А ветер приносил запах гари и клочья сырого тяжелого дыма.
— Трупы есть? — опять спросил Буратино после паузы.
— Пока неизвестно, четырёх в больницу увезли, один обгорел сильно, — отвечал Чеснок зло.
— Рокко, не надо эмоций, ради Бога. Я не виноват, что вы спалили половину района. Я просил всего-навсего сжечь конюшню и сарай. Я не просил поджигать девять домов.
— Кто же знал, что они так займутся, ночь ветреная была, — оправдывался Рокко. — А я разве тебе не говорил, что этого не нужно делать, но ты умеешь стоять на своём, — продолжал злиться Чеснок.
— Давай без истерик, дружище. Давай не будем рыдать по невинно убиенным, которых ещё не убили и которых ты ещё недавно собирался перестрелять по одному.
— То перестрелять, а то спалить. Две большие разницы. Тем более про детей речи не было.
— Экий ты щепетильный, — усмехнулся Буратино, — а вот Николай щепетильностью не страдает. Отвалил деньжат и ждёт, пока нам хребты переломают.
— Так Николая и надо было мочить, а не всех цыган огульно. А то весь квартал к дьяволу спалили.
— Может, избирательный метод и более гуманный, — продолжал улыбаться Буратино, — зато тотальный более эффективный.
— Ни черта я не понимаю из твоей тарабарщины, вечно ты из себя умника строишь.
— Не злись, Рокко, не хватало, чтобы мы с тобой поссорились из-за этой ерунды. Это первое, а второе — я рад, что так получилось.
— Ты серьёзно? — спросил Чеснок. — Неужели тебе их не жалко?
— Не-а, а кто они мне?
— Люди.
— Люди, — Буратино презрительно сплюнул, — никакие они не люди, всего-навсего эфемерные субъективные аксессуары моего существования.
— Чего? — не понял Чеснок.
— Унылые декорации спектакля под названием «Я — Пиноккио Джеппетто». Причём декорации только первого акта, к тому же не лучшие декорации.
— Кажись, у тебя температура? — обеспокоенно произнёс Рокко. — Ветер вон какой ледяной.
— Гляди, как они ползают по могильникам своих домов, эти жалкие грязные существа. Рыдают, копошатся, словно черви, надеясь найти в углях то, что не сгорело, вернее, то, что не удалось сжечь мне. Эти люди даже и подумать не могут о том, что это не просто несчастье, а мой гнев, — всё это Буратино говорил с огнём в глазах и маской брезгливого высокомерия на лице. — Ты спрашиваешь, Рокко, не жалко ли мне их? Нет, Рокко, не жалко, как тебе не бывает жалко муравьёв, на которых ты наступаешь, даже не глядя, как тебе не жалко рыб, куриц и коров, которых ты ешь.
— Так то коровы.
— А чем эти лучше? Ничем, Рокко. Это те же самые коровы, только говорящие и строящие дома, которые мы с тобой можем сжечь, если захотим. Мы можем убивать этих людей, если нам этого захочется. Знаешь почему?
— Почему?
— Потому что мы маленькие, даже малюсенькие, но боги. Понимаешь?

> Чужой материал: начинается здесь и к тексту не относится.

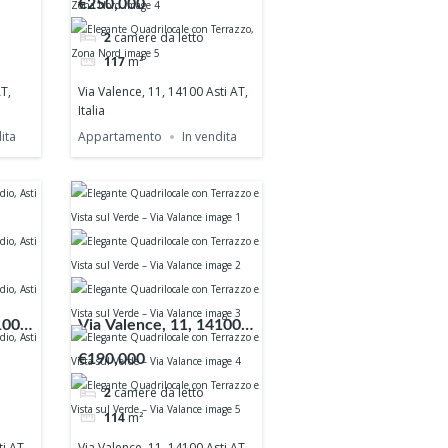
€250,000
2
camere da letto
117
m²
T,
Via Valence, 11, 14100 Asti AT,
Italia
ita
Appartamento
In vendita
100
Via Valence, 11, 14100
Asti AT, Italia
€190,000
2
camere da letto
114
m²
i AT,
Via Valence, 11, 14100 Asti AT,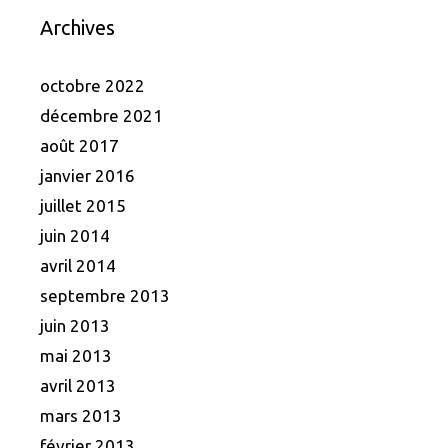
Archives
octobre 2022
décembre 2021
août 2017
janvier 2016
juillet 2015
juin 2014
avril 2014
septembre 2013
juin 2013
mai 2013
avril 2013
mars 2013
février 2013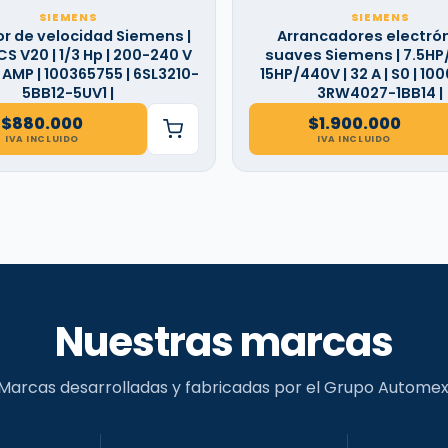
SIEMENS
SIEMENS
or de velocidad Siemens |
Arrancadores electró
S V20 | 1/3 Hp | 200-240 V
suaves Siemens | 7.5HP/
.5 AMP | 100365755 | 6SL3210-
15HP/440V | 32 A | S0 | 100
5BB12-5UV1 |
3RW4027-1BB14 |
$
880.000
$
1.900.000
IVA INCLUIDO
IVA INCLUIDO
Nuestras marcas
Marcas desarrolladas y fabricadas por el Grupo Automex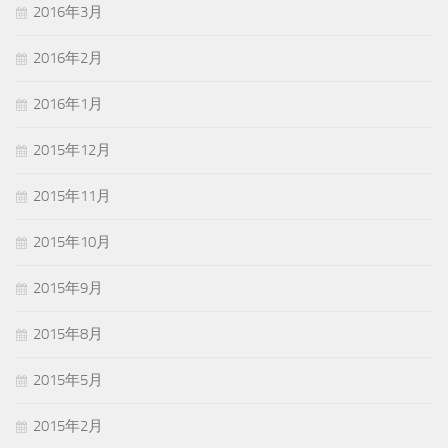
2016年3月
2016年2月
2016年1月
2015年12月
2015年11月
2015年10月
2015年9月
2015年8月
2015年5月
2015年2月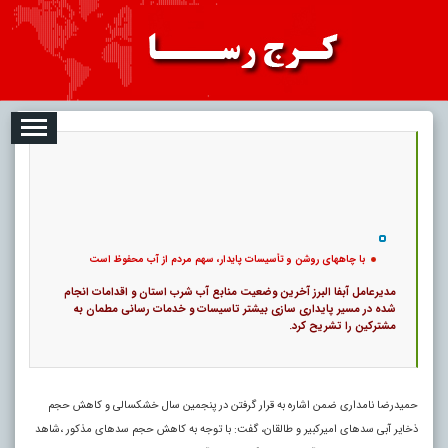
08-09
تبلیغات
درباره ما
ارتباط با ما
RSS
|
کد خبر:
117776 |
13
با چاههای روشن و تأسیسات پایدار، سهم مردم از آب محفوظ است
|
۰
پ
با چاههای روشن و تأسیسات پایدار، سهم مردم از آب محفوظ است
مدیرعامل آبفا البرز آخرین وضعیت منابع آب شرب استان و اقدامات انجام
شده در مسیر پایداری سازی بیشتر تاسیسات و خدمات رسانی مطمان به
مشترکین را تشریح کرد.
حمیدرضا نامداری ضمن اشاره به قرار گرفتن در پنجمین سال خشکسالی و کاهش حجم
ذخایر آبی سدهای امیرکبیر و طالقان، گفت: با توجه به کاهش حجم سدهای مذکور ،شاهد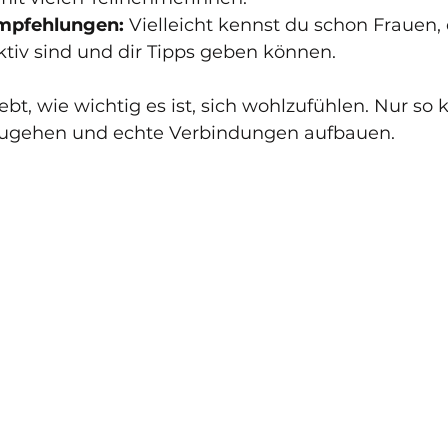
mpfehlungen:
 Vielleicht kennst du schon Frauen, 
tiv sind und dir Tipps geben können.  
lebt, wie wichtig es ist, sich wohlzufühlen. Nur so 
 zugehen und echte Verbindungen aufbauen.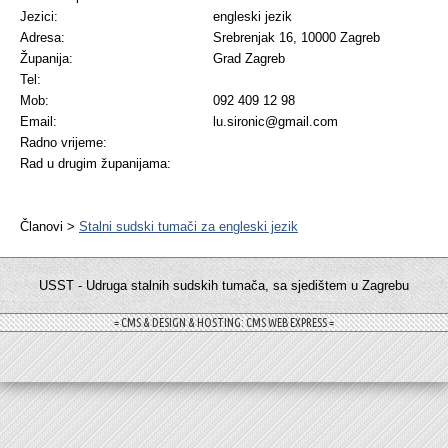
Jezici:
engleski jezik
Adresa:
Srebrenjak 16, 10000 Zagreb
Županija:
Grad Zagreb
Tel:
Mob:
092 409 12 98
Email:
lu.sironic@gmail.com
Radno vrijeme:
Rad u drugim županijama:
Članovi >
Stalni sudski tumači za engleski jezik
USST - Udruga stalnih sudskih tumača, sa sjedištem u Zagrebu
= CMS & DESIGN & HOSTING: CMS WEB EXPRESS =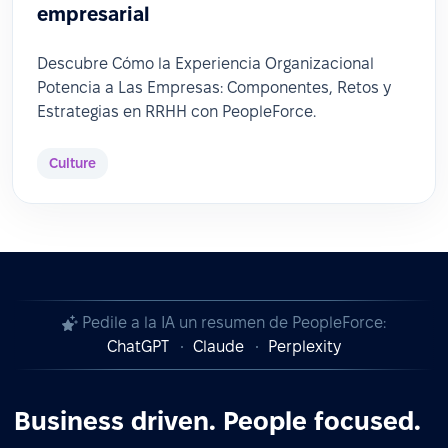
empresarial
Descubre Cómo la Experiencia Organizacional
Potencia a Las Empresas: Componentes, Retos y
Estrategias en RRHH con PeopleForce.
Culture
Pedile a la IA un resumen de PeopleForce:
ChatGPT
Claude
Perplexity
Business driven. People focused.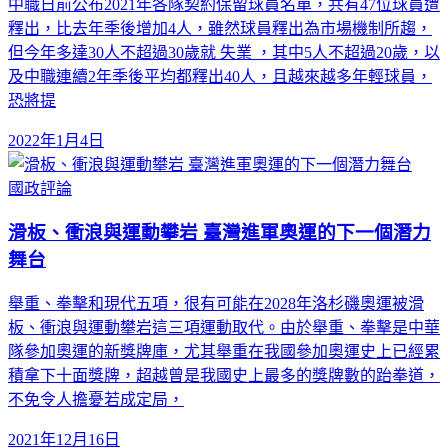
中職日前公布2021年各隊契約保留球員名單，共有47位球員遭
釋出，比去年季後增加4人，雖然球員釋出為市場機制所趨，
但今年多達30人不超過30歲就 失業 ，其中5人不超過20歲，以
及中職連續2年季後平均都釋出40人，且越來越多年輕球員，
恐將提
2022年1月4日
國政評論
滑板、衝浪與運動攀岩 臺灣進軍奧運的下一個潛力
舞台
舉重、拳擊和現代五項，很有可能在2028年洛杉磯奧運被滑
板、衝浪與運動攀岩這三項運動取代。由於舉重、拳擊是中華
隊參加奧運的新獎牌庫，尤其舉重在我國參加奧運史上已經累
積拿下十面獎牌，超越曾是我國史上最多的獎牌數的跆拳道，
不免令人擔憂若成定局，
2021年12月16日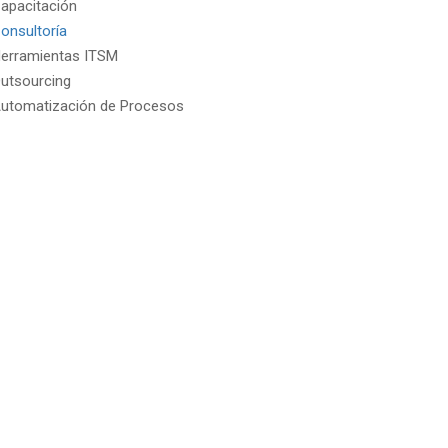
apacitación
onsultoría
erramientas ITSM
utsourcing
utomatización de Procesos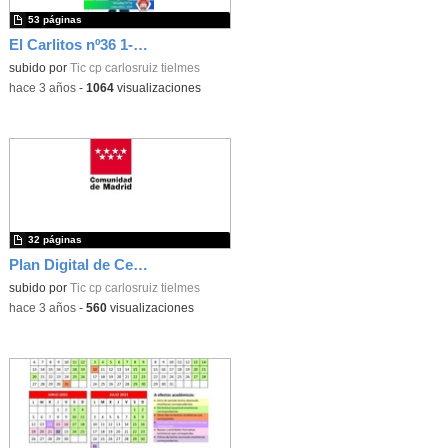
53 páginas
El Carlitos nº36 1-2ºTrim 22-23
subido por
Tic cp carlosruiz tielmes
-
hace 3 años
-
1064
visualizaciones
32 páginas
Plan Digital de Centro (CARLOS RUIZ)
subido por
Tic cp carlosruiz tielmes
-
hace 3 años
-
560
visualizaciones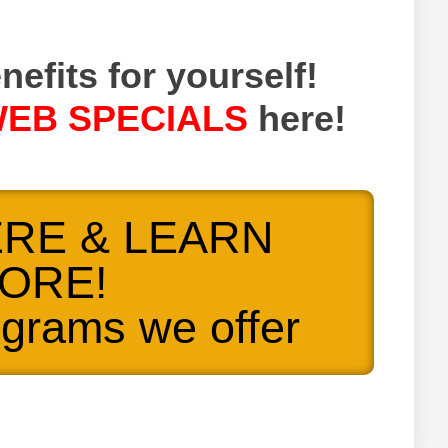
nefits for yourself!
EB SPECIALS
here!
ERE & LEARN
ORE!
ograms we offer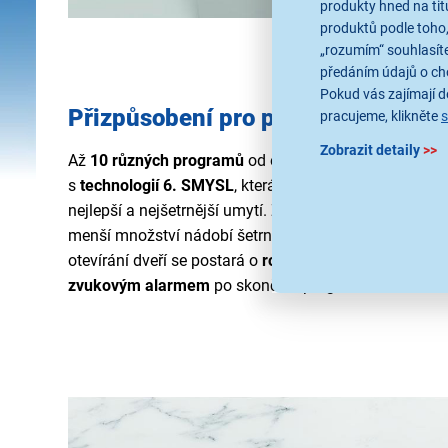
produkty hned na tit
produktů podle toho,
„rozumím“ souhlasíte
předáním údajů o ch
Pokud vás zajímají de
Přizpůsobení pro perfektní výsled
pracujeme, klikněte
Zobrazit detaily
>>
Až
10 různých programů
od eco po intenzivní nabízí 
s
technologií 6. SMYSL
, která detekuje velikost nápln
nejlepší a nejšetrnější umytí. Zároveň umožňuje díky
M
menší množství nádobí šetrnějším způsobem a
Natur
otevírání dveří se postará o
rovnoměrné sušení nádob
zvukovým alarmem
po skončení programu.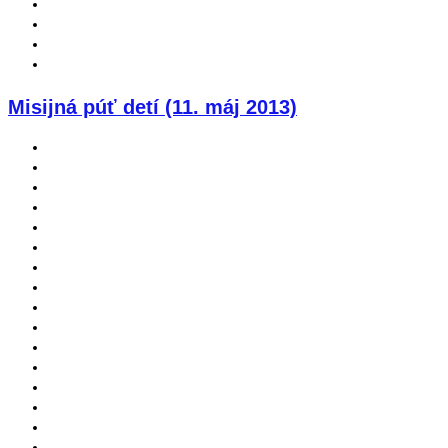
Misijná púť detí (11. máj 2013)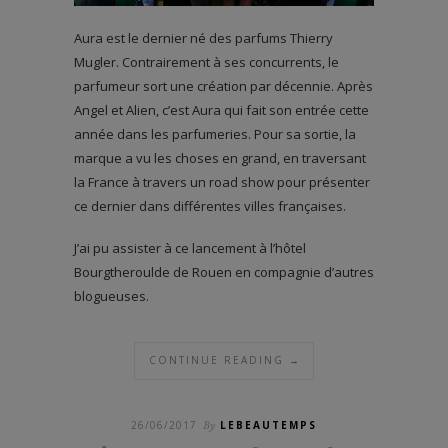
Aura est le dernier né des parfums Thierry
Mugler. Contrairement à ses concurrents, le
parfumeur sort une création par décennie. Après
Angel et Alien, c’est Aura qui fait son entrée cette
année dans les parfumeries. Pour sa sortie, la
marque a vu les choses en grand, en traversant
la France à travers un road show pour présenter
ce dernier dans différentes villes françaises.
J’ai pu assister à ce lancement à l’hôtel
Bourgtheroulde de Rouen en compagnie d’autres
blogueuses.
CONTINUE READING →
26/06/2017
By
LEBEAUTEMPS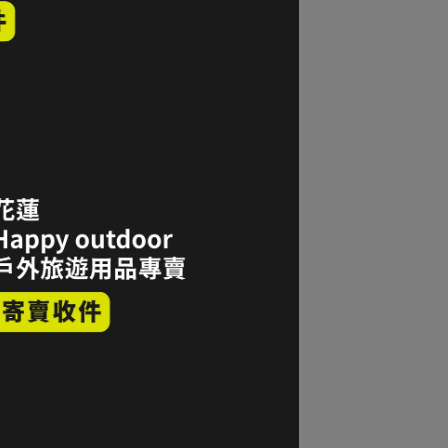
折｜icebreaker 女 美麗諾羊毛 Siren HIP
內褲-BF150 IB104704-069 橄欖綠｜折
零碼全新品｜台中
1,000
加入購物車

— Тебе нужен аспирин, — рассеянно пробормотал Чеснок, — у тебя жар.
— Это тебе, болвану, нужен аспирин. А мне он сейчас не нужен, мой мозг чист и ясен, как никогда, и я чувствую в себе силу. Понимаешь, Чеснок, силу? Да-да, вот здесь, стоя на этом месте, я первый раз почувствовал свою силу.
— Страшно мне от тебя, корешок, — пробормотал Рокко.
— Мне самому страшно. Я даже не мог себе представить, что я так силён. А сила эта проистекает из потери цепей и рамок.
— Буратино, пойдём к врачу, — жалобно произнёс Чеснок. — Может, он тебе таблетку какую даст или укол?
— Рокко, дорогой мой, мораль — это цепь, которая сковывает нас по рукам и ногам. А жалость и сострадание — это рамки, в которых бушует наша сила. Нету морали — нет цепей, нету жалости — нету рамок. Значит, свободен, полная свобода духа и мысли. Некоторые задаются вопросом: тварь я или право имею? Такой вопрос может задать только тварь, не имеющая никаких прав. Понимаешь?
— Нет, может…
— Человек, который имеет право, не отягощён подобными вопросами, он говорит своим друзьям: идите и убивайте, идите и жгите, ни о чём не думайте, все грехи я беру на себя. Вот, к примеру, сжёг ты этот цыганский квартал?
— Да только девять домов и сгорели, — отвечал Рокко, чуть не плача.